BEGIN TASK INPUTS

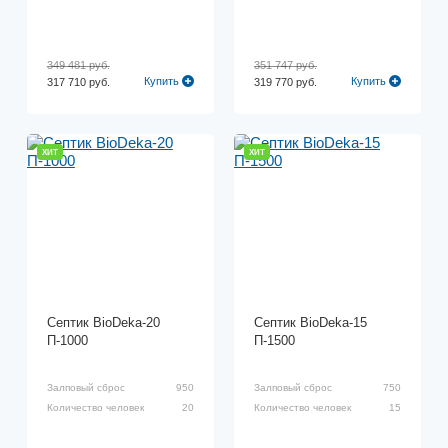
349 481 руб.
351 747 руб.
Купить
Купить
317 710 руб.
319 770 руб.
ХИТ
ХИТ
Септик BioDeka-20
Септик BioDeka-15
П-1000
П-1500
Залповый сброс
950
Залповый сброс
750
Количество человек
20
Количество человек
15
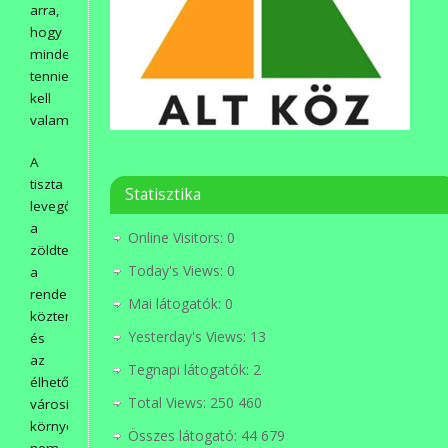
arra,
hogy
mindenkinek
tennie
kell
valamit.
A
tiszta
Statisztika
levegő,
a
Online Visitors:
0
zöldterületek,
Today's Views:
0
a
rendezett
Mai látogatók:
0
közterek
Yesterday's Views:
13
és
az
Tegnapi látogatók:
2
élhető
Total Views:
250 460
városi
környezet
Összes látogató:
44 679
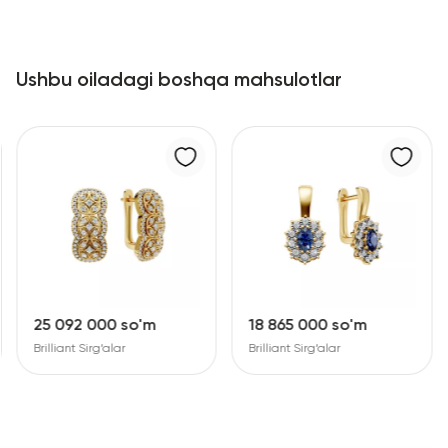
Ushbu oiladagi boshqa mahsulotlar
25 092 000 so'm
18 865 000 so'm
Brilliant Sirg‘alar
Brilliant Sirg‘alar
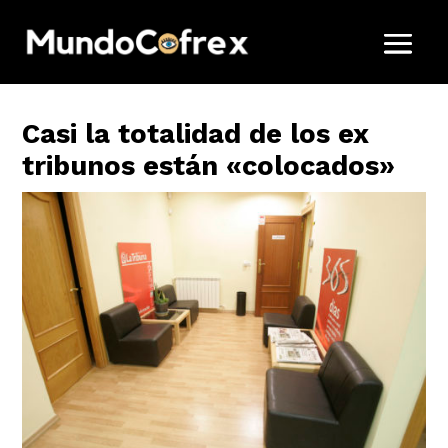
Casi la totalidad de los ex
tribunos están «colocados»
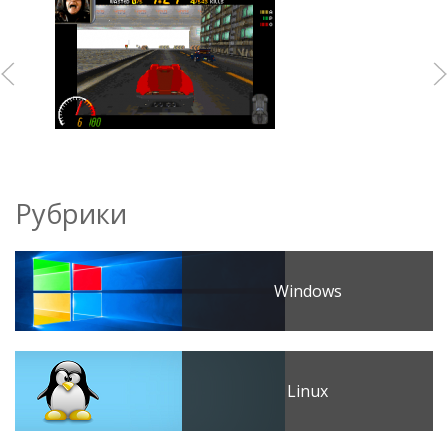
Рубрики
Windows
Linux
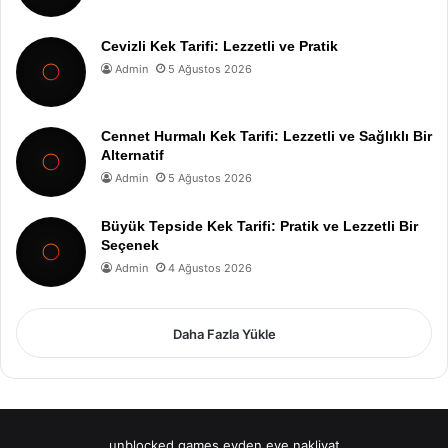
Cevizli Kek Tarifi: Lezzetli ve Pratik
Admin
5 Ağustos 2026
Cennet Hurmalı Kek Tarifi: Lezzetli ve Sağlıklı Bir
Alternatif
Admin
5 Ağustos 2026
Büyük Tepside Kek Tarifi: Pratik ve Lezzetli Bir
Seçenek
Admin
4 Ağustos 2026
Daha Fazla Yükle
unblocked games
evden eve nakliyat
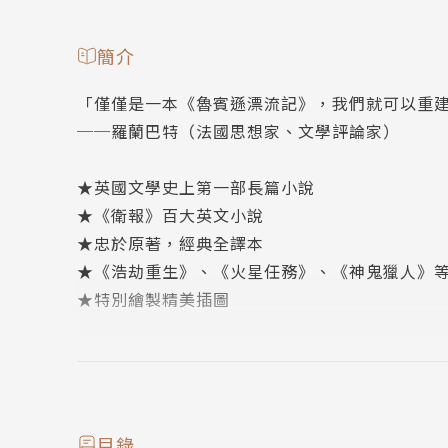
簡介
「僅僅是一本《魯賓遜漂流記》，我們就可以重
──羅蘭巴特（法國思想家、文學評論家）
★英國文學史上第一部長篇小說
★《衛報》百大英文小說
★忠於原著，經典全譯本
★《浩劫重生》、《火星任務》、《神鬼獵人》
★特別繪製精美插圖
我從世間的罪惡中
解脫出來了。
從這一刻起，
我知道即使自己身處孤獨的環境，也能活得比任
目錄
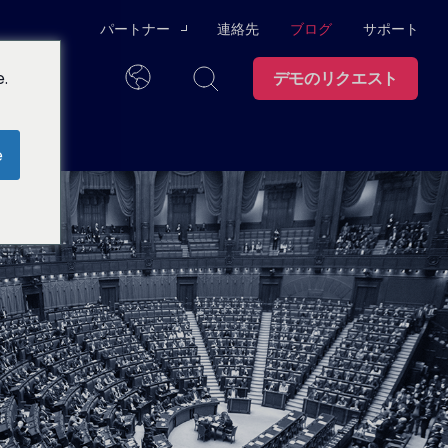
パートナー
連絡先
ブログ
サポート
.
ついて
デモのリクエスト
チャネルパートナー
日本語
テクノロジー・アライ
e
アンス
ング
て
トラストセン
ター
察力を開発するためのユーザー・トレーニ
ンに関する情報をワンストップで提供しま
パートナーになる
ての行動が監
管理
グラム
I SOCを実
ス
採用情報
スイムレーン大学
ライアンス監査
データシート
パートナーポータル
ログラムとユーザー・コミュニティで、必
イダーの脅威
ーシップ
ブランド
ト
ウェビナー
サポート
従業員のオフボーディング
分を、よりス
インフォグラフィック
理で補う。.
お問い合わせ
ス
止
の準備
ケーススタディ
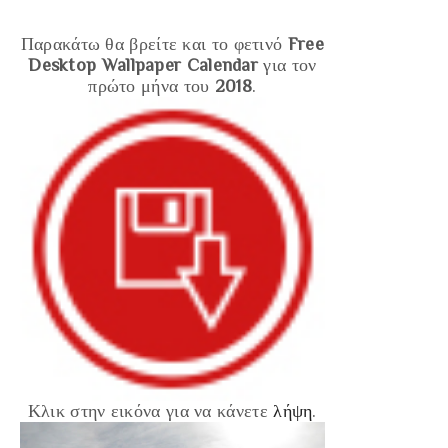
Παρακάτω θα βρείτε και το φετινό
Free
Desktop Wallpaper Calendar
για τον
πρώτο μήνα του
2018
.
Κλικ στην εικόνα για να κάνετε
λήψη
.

END TASK INPUTS

DESCRIPTION OF THE TASK » The reply should hold an exact repeat of the entries from their opening line through the line with "察力を開発するためのユーザー・トレーニ", and no pictures at all.

TASK SOLUTION »
349 481 руб.
351 747 руб.
Купить
Купить
317 710 руб.
319 770 руб.
ХИТ
ХИТ
Септик BioDeka-20
Септик BioDeka-15
П-1000
П-1500
Залповый сброс
950
Залповый сброс
750
Количество человек
20
Количество человек
15
arra,
hogy
mindenkinek
tennie
kell
valamit.
A
tiszta
Statisztika
levegő,
a
Online Visitors:
0
zöldterületek,
Today's Views:
0
a
rendezett
Mai látogatók:
0
közterek
Yesterday's Views:
13
és
az
Tegnapi látogatók:
2
élhető
Total Views:
250 460
városi
környezet
Összes látogató:
44 679
Ushbu oiladagi boshqa mahsulotlar
25 092 000 so'm
18 865 000 so'm
Brilliant Sirg‘alar
Brilliant Sirg‘alar
Casi la totalidad de los ex
tribunos están «colocados»
Рубрики
Windows
Linux
Cevizli Kek Tarifi: Lezzetli ve Pratik
Admin
5 Ağustos 2026
Cennet Hurmalı Kek Tarifi: Lezzetli ve Sağlıklı Bir
Alternatif
Admin
5 Ağustos 2026
Büyük Tepside Kek Tarifi: Pratik ve Lezzetli Bir
Seçenek
Admin
4 Ağustos 2026
Daha Fazla Yükle
unblocked games
evden eve nakliyat
簡介
「僅僅是一本《魯賓遜漂流記》，我們就可以重
──羅蘭巴特（法國思想家、文學評論家）
★英國文學史上第一部長篇小說
★《衛報》百大英文小說
★忠於原著，經典全譯本
★《浩劫重生》、《火星任務》、《神鬼獵人》
★特別繪製精美插圖
我從世間的罪惡中
解脫出來了。
從這一刻起，
我知道即使自己身處孤獨的環境，也能活得比任
目錄
パートナー
連絡先
ブログ
サポート
.
ついて
デモのリクエスト
チャネルパートナー
日本語
テクノロジー・アライ
e
アンス
ング
て
トラストセン
ター
察力を開発するためのユーザー・トレーニ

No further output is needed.